> _Records supplied_
──────────
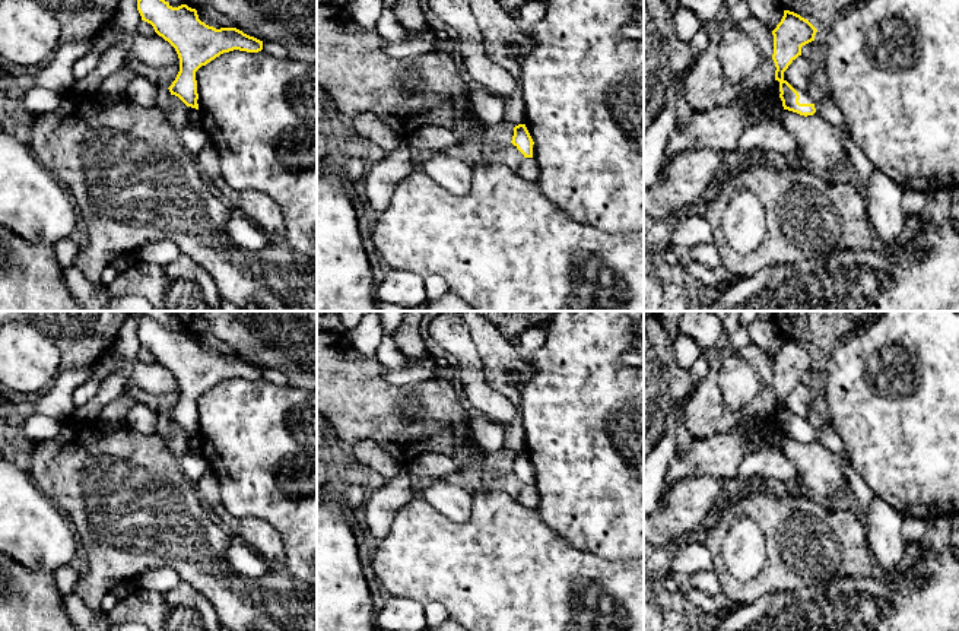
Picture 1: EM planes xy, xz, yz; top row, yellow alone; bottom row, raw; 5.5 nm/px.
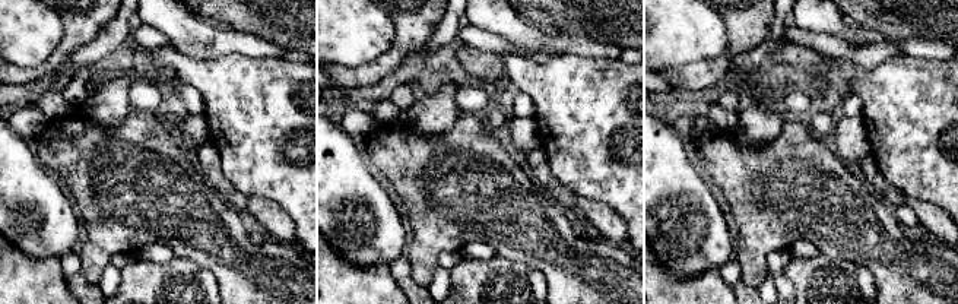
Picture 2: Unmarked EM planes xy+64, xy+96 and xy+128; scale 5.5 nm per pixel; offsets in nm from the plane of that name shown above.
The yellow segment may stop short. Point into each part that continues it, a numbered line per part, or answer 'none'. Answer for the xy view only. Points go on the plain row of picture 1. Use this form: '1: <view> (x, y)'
none

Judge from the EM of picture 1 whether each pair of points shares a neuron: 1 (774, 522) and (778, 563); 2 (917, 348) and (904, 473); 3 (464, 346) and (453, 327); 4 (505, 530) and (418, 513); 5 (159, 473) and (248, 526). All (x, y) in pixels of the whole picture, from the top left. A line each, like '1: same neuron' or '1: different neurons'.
1: same neuron
2: same neuron
3: same neuron
4: same neuron
5: different neurons

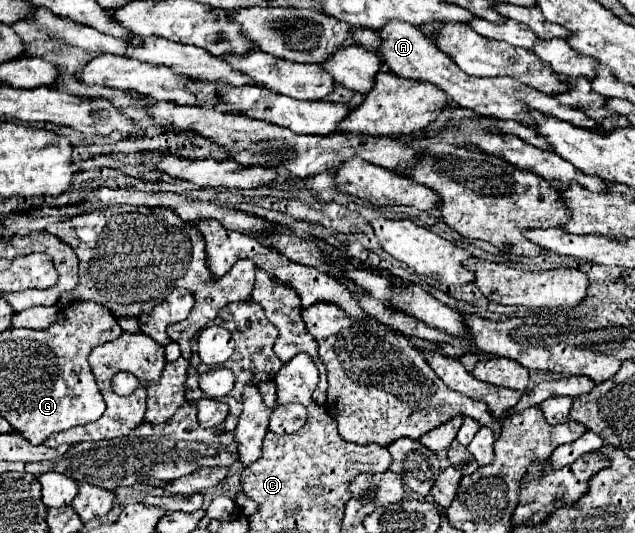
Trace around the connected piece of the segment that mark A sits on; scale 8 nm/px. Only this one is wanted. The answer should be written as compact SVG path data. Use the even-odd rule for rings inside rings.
M390 21L388 25L384 25L384 29L380 29L380 37L382 37L380 53L392 73L396 73L398 77L432 83L438 89L442 89L450 101L454 101L460 107L472 109L478 115L496 117L496 119L514 119L524 125L534 125L532 117L528 117L528 109L538 109L540 113L544 113L548 117L570 121L576 127L596 129L596 123L588 115L584 115L580 109L560 105L554 97L540 93L538 89L528 87L520 81L514 81L510 77L470 77L470 75L462 73L462 69L458 69L458 65L454 65L454 61L450 61L450 57L446 57L446 53L442 53L438 47L434 47L430 37L426 37L418 27L414 27L410 23Z

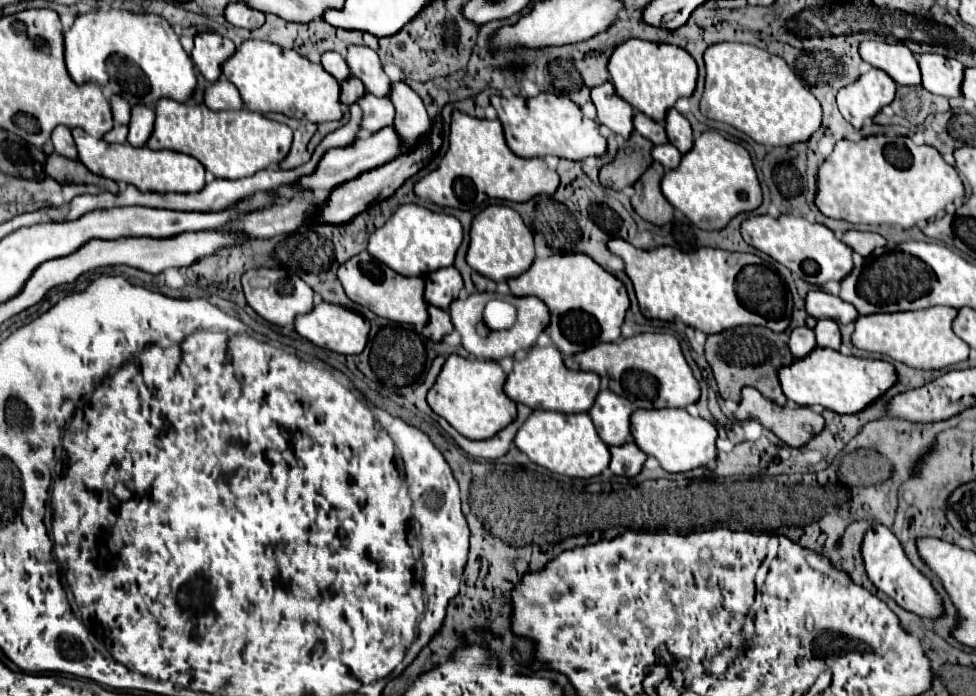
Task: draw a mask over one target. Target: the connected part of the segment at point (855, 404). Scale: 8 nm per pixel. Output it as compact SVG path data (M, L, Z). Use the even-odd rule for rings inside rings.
M817 347L807 357L783 367L779 371L779 381L785 397L797 405L821 405L835 413L857 413L885 395L885 391L897 383L897 373L895 367L885 361L847 357L839 351Z

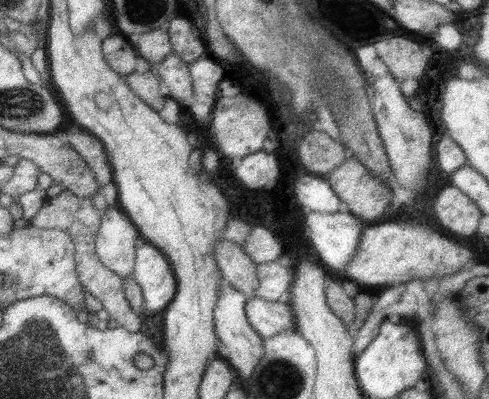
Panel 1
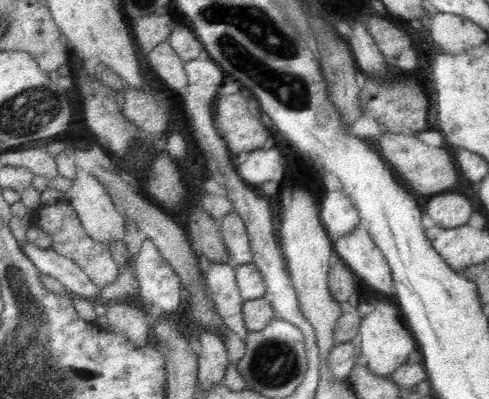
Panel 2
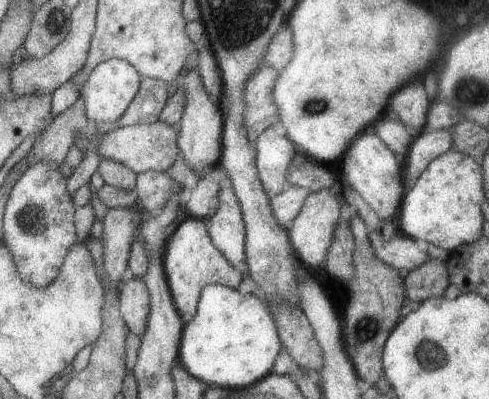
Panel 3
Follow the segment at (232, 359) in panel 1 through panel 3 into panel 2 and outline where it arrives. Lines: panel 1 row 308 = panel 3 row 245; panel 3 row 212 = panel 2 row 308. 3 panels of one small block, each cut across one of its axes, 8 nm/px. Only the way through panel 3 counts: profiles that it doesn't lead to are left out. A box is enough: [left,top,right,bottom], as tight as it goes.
[205,262,247,342]

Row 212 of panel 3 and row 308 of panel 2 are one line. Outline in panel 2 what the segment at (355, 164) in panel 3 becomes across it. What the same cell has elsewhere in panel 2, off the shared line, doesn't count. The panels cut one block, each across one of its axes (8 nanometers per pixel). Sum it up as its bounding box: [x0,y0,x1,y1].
[359,302,417,378]

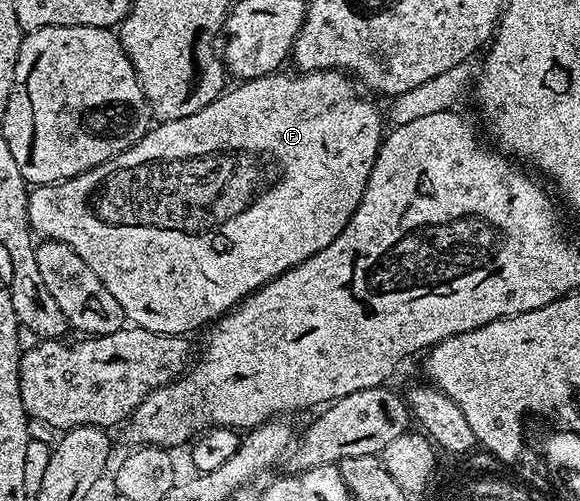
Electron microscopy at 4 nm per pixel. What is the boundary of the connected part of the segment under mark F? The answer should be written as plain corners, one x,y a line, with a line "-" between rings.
314,69
296,75
300,77
291,77
284,72
277,71
268,77
256,77
253,81
237,84
237,89
229,88
202,107
202,111
194,111
194,115
153,124
148,134
134,143
134,147
122,151
122,155
114,155
114,159
90,171
82,171
82,175
74,175
74,179
35,186
28,194
28,214
33,234
50,241
61,241
73,249
82,263
86,263
86,267
102,279
106,291
118,299
121,314
132,320
129,322
150,323
151,328
157,331
171,331
177,335
188,335
191,329
203,330
211,326
213,321
232,312
244,298
261,289
267,281
272,281
290,267
322,251
322,247
330,247
330,243
334,243
366,191
374,159
386,136
386,121
384,125
379,107
371,101
371,96
362,92
361,86
349,74
339,69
──────────
> _Problem description_
Nothing should appear in the reply except the lines from the start of the listing above through the line with "Picture 2: Unmarked", repeated exactly and free of pictures.

> _Solution to the exercise_
Picture 1: EM planes xy, xz, yz; top row, yellow alone; bottom row, raw; 5.5 nm/px.
Picture 2: Unmarked EM planes xy+64, xy+96 and xy+128; scale 5.5 nm per pixel; offsets in nm from the plane of that name shown above.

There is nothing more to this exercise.